This migration can be seen in rising home prices and more activity among home builders.
“We’ve seen more developers and more homes built than we’ve seen in the past,” said Kathy Oxford, executive director of Barnesville-Lamar County Industrial Development Authority. “Our population is starting to grow a little bit. And we’ve got some infill areas in the city, as well as in the county, that are seeing some growth.”
A small subdivision that sat empty since 2010 is now the site of more than two dozen new homes, according to Oxford.
Industries seek places to relocate and expand that allow them to move in and get up and running quickly. Putnam County went through a rigorous process to get its new 121-acre South Industrial Park (SIP) Georgia Ready for Accelerated Development (GRAD) Select-certified, according to Matt Poyner, executive director at Putnam Development Authority.
Local leaders believe the effort will pay off.
“We’re pivoting from the [way] traditional manufacturing has been done in Putnam County to try to get more into [the] technology lane,” says Poyner.
The growth of the electric vehicle industry in Georgia is driving counties like Putnam to look at what it takes to attract companies and suppliers.
Electric vehicle maker Rivian plans to build a $5 billion battery and assembly plant east of Atlanta along I-20 that’s projected to employ 7,500 workers. Suppliers to the company will locate near the plant opening up opportunities for Putnam, according to Poyner.
Along with industrial parks geared toward big companies, Dublin and Laurens County are constructing a site suited to small business and entrepreneurs.

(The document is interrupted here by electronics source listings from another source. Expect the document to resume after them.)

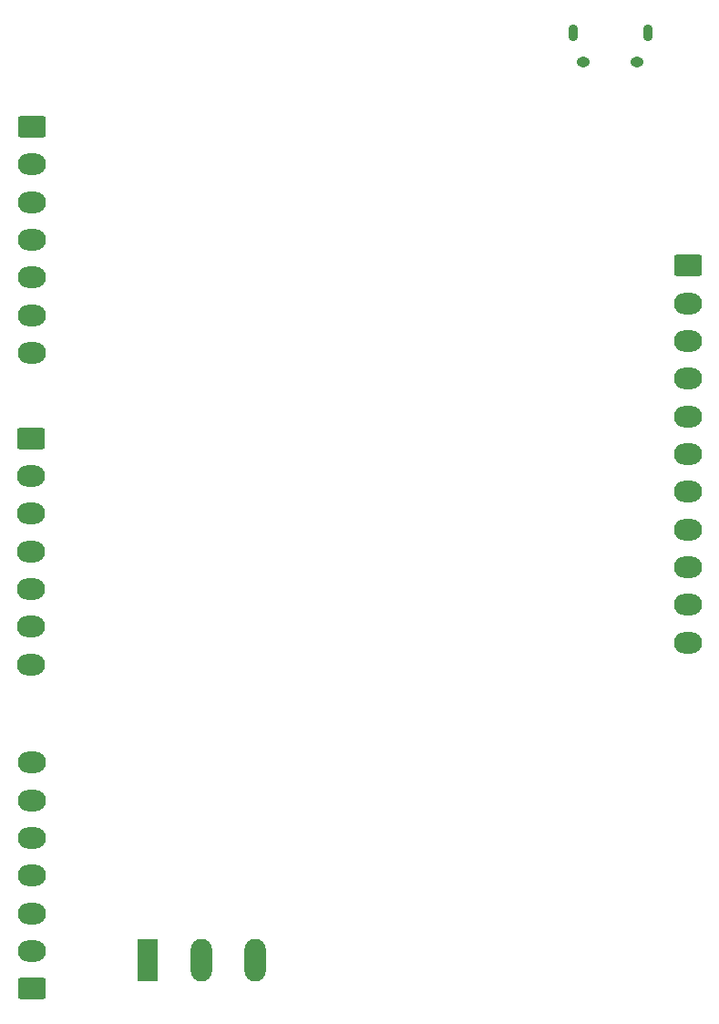
<source format=gbr>
%TF.GenerationSoftware,KiCad,Pcbnew,7.0.10*%
%TF.CreationDate,2024-02-23T13:31:41+03:00*%
%TF.ProjectId,Artorg_Board,4172746f-7267-45f4-926f-6172642e6b69,rev?*%
%TF.SameCoordinates,Original*%
%TF.FileFunction,Soldermask,Bot*%
%TF.FilePolarity,Negative*%
%FSLAX46Y46*%
G04 Gerber Fmt 4.6, Leading zero omitted, Abs format (unit mm)*
G04 Created by KiCad (PCBNEW 7.0.10) date 2024-02-23 13:31:41*
%MOMM*%
%LPD*%
G01*
G04 APERTURE LIST*
G04 Aperture macros list*
%AMRoundRect*
0 Rectangle with rounded corners*
0 $1 Rounding radius*
0 $2 $3 $4 $5 $6 $7 $8 $9 X,Y pos of 4 corners*
0 Add a 4 corners polygon primitive as box body*
4,1,4,$2,$3,$4,$5,$6,$7,$8,$9,$2,$3,0*
0 Add four circle primitives for the rounded corners*
1,1,$1+$1,$2,$3*
1,1,$1+$1,$4,$5*
1,1,$1+$1,$6,$7*
1,1,$1+$1,$8,$9*
0 Add four rect primitives between the rounded corners*
20,1,$1+$1,$2,$3,$4,$5,0*
20,1,$1+$1,$4,$5,$6,$7,0*
20,1,$1+$1,$6,$7,$8,$9,0*
20,1,$1+$1,$8,$9,$2,$3,0*%
G04 Aperture macros list end*
%ADD10R,1.980000X3.960000*%
%ADD11O,1.980000X3.960000*%
%ADD12RoundRect,0.250000X-1.050000X0.750000X-1.050000X-0.750000X1.050000X-0.750000X1.050000X0.750000X0*%
%ADD13O,2.600000X2.000000*%
%ADD14RoundRect,0.250000X1.050000X-0.750000X1.050000X0.750000X-1.050000X0.750000X-1.050000X-0.750000X0*%
%ADD15O,0.890000X1.550000*%
%ADD16O,1.250000X0.950000*%
G04 APERTURE END LIST*
D10*
%TO.C,J6*%
X156528400Y-129296000D03*
D11*
X161528400Y-129296000D03*
X166528400Y-129296000D03*
%TD*%
D12*
%TO.C,J5*%
X145745200Y-80803200D03*
D13*
X145745200Y-84303200D03*
X145745200Y-87803200D03*
X145745200Y-91303200D03*
X145745200Y-94803200D03*
X145745200Y-98303200D03*
X145745200Y-101803200D03*
%TD*%
D12*
%TO.C,J4*%
X145796000Y-51882400D03*
D13*
X145796000Y-55382400D03*
X145796000Y-58882400D03*
X145796000Y-62382400D03*
X145796000Y-65882400D03*
X145796000Y-69382400D03*
X145796000Y-72882400D03*
%TD*%
D14*
%TO.C,J3*%
X145821400Y-131921800D03*
D13*
X145821400Y-128421800D03*
X145821400Y-124921800D03*
X145821400Y-121421800D03*
X145821400Y-117921800D03*
X145821400Y-114421800D03*
X145821400Y-110921800D03*
%TD*%
D12*
%TO.C,J2*%
X206781400Y-64771200D03*
D13*
X206781400Y-68271200D03*
X206781400Y-71771200D03*
X206781400Y-75271200D03*
X206781400Y-78771200D03*
X206781400Y-82271200D03*
X206781400Y-85771200D03*
X206781400Y-89271200D03*
X206781400Y-92771200D03*
X206781400Y-96271200D03*
X206781400Y-99771200D03*
%TD*%
D15*
%TO.C,J1*%
X203077200Y-43154600D03*
D16*
X202077200Y-45854600D03*
D15*
X196077200Y-43154600D03*
D16*
X197077200Y-45854600D03*
%TD*%
M02*

</source>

“This [park is] just for those small businesses and entrepreneurs to help them be able to collaborate with each other and help solve challenges that they may have,” says Ryan Waldrep, president of Dublin-Laurens County Development Authority.
The Development Authority is also readying a 331-acre industrial site on Georgia Highway 257 that is served by rail, along with providing all the infrastructure needed for a company to get up and operating quickly, according to Waldrep. The site is GRAD Select-certified.
And, the central region is focused on preserving its natural resources with an eye toward economic development from enhanced tourism.
The 2,000-acre Ocmulgee Mounds National Historical Park is on its way to becoming the country’s next national park and the first in Georgia. Already one of the most visited tourist destinations in the area, winning the designation would mean more visitors seeing its archaeological collections that date back to the last Ice Age.
“We’ve got a huge opportunity with this national park designation at Ocmulgee,” says Williams. “We’re trying to add several thousand more acres to its borders, so that we would have green space all the way from Macon down to Hawkinsville, with trailways, fishing and (wildlife) habitat.”
It’s just one more way Central Georgia is parlaying an array of economic and natural resources into a sustainable future.
People to Meet
Stone, a film producer and director, has been instrumental in bringing Hollywood or least a big part of the film industry to central Georgia. Since relocating Tytan Pictures, his full-service film production house, from Tybee Island to Eatonton, the area has increasingly become a destination for film crews and stars like Bruce Willis. Stone was also able to purchase the former state prison to use as both offices and a set for films.
John and Leah Foster
The Fosters returned to their hometown of Fitzgerald to start a business by bringing a piece of local history back to life. The circa 1905 Fitzgerald Pillars is one of the town’s oldest historic properties. They reinvigorated the rambling property into a wedding venue and meeting and conference facility for groups and organizations throughout the region.